Insurance Institute Warns Not Enough Cars Being Built for Older Drivers

The Insurance Institute for Public Safety is warning auto makers that they are not producing enough cars to accommodate older drivers. According to the institute, most vehicles are produced without quality features that can keep a more fragile older driver safe, as a result, older drivers may be in greater danger of being injured or killed on the road.

With a growing number of Baby Boomers rapidly approaching retirement age, the insurance industry is trying to find ways to make sure the roads remain safe. According to the Insurance Institute, the senior population is expected to double in the next few decades, which means it is now time to start creating cars that keep them in mind.
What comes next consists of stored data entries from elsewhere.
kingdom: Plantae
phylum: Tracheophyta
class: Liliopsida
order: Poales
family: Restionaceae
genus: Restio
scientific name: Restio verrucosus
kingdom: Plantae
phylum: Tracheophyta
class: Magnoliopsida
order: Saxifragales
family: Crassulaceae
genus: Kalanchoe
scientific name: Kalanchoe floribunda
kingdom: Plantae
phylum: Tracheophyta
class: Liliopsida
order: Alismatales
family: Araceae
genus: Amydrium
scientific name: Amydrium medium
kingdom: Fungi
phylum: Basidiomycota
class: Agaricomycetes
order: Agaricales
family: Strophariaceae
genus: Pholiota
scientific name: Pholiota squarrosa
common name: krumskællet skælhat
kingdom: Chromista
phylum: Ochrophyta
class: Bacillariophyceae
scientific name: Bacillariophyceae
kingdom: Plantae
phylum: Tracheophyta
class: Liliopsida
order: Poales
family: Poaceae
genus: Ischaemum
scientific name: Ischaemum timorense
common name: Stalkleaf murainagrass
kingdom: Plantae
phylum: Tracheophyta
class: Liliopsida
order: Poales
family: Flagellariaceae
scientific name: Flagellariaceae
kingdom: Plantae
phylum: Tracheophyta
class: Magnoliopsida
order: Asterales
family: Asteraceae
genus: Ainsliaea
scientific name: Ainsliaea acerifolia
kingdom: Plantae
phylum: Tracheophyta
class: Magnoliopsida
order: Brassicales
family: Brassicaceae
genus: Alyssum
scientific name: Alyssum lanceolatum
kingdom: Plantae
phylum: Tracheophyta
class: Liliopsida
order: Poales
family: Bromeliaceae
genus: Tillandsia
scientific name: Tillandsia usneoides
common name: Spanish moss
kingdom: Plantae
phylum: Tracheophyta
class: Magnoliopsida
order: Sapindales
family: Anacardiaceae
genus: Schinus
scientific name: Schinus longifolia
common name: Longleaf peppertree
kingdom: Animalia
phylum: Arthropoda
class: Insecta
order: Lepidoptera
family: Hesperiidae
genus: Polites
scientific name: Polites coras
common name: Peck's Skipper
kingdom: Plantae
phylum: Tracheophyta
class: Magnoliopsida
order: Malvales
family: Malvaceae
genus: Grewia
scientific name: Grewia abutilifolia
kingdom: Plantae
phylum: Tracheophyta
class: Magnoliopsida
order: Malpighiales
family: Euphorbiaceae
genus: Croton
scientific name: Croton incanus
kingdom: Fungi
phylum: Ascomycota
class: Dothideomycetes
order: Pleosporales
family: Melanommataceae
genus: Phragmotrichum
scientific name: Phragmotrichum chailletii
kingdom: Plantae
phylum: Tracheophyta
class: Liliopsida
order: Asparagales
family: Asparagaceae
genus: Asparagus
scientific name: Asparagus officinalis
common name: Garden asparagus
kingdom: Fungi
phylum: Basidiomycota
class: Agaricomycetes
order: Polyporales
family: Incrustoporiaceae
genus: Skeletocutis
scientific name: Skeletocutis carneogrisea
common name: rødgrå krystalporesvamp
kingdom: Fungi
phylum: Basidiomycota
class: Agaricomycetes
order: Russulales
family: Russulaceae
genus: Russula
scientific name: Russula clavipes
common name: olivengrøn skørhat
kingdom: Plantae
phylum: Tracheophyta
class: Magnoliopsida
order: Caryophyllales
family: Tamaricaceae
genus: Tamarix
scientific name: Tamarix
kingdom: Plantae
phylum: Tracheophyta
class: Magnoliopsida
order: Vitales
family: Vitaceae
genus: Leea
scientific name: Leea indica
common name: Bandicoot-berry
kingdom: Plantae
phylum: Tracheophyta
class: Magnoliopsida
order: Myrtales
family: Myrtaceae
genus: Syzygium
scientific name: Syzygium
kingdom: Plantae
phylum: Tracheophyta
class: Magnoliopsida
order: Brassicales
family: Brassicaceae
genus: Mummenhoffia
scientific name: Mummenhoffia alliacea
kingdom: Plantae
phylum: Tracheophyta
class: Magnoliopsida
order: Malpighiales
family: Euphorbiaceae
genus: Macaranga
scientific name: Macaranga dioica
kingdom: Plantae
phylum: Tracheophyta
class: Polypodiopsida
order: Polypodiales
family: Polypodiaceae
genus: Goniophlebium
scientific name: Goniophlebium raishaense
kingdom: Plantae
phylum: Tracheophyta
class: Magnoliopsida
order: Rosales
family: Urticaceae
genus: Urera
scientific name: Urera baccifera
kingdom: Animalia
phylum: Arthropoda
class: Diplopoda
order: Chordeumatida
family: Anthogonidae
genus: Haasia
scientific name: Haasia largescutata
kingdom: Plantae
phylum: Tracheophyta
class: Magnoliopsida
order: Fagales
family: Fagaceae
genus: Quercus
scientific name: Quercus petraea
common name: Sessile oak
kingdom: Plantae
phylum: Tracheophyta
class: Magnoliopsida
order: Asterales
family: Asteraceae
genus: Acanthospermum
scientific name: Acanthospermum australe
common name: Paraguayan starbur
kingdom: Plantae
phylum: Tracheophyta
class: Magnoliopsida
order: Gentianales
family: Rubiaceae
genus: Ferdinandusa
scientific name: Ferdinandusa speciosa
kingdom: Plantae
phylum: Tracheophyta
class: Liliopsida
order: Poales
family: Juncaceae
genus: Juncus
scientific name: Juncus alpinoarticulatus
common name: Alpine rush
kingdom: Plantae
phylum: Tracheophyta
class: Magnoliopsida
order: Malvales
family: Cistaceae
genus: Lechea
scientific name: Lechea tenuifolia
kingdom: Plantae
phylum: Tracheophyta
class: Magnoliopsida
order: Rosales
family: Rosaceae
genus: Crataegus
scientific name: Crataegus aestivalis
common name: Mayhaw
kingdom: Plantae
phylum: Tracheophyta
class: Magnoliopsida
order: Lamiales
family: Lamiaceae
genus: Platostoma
Right now, the institute believes that too many vehicles lack anti-lock brakes, steering balance, and visibility from the driver’s seat, among other crucial safety features. Additionally, the “bells and whistles” found on many cars are simply too technologically advanced for many senior Americans to manage while driving. These extras have been added to attract young drivers without taking into consideration how functionally ineffective they are for seniors.

However, auto manufacturers say that making tweaks to vehicles isn’t something they can do overnight. And if they create vehicles specifically for older drivers, they most likely will not sell since their top clients are younger drivers. Additionally, automakers insist that current safety features, including anti-skid systems, airbags, and increased numbers of crash-worthy frames are sufficient for drivers of any age.

Though auto manufacturers are currently sidestepping responsibility for new adjustments for older drivers, advocates like the Insurance Institute say they will continue to push for these vehicle adjustments to help keep senior drivers safe.

Do you think the auto industry should adjust vehicles to accommodate older drivers?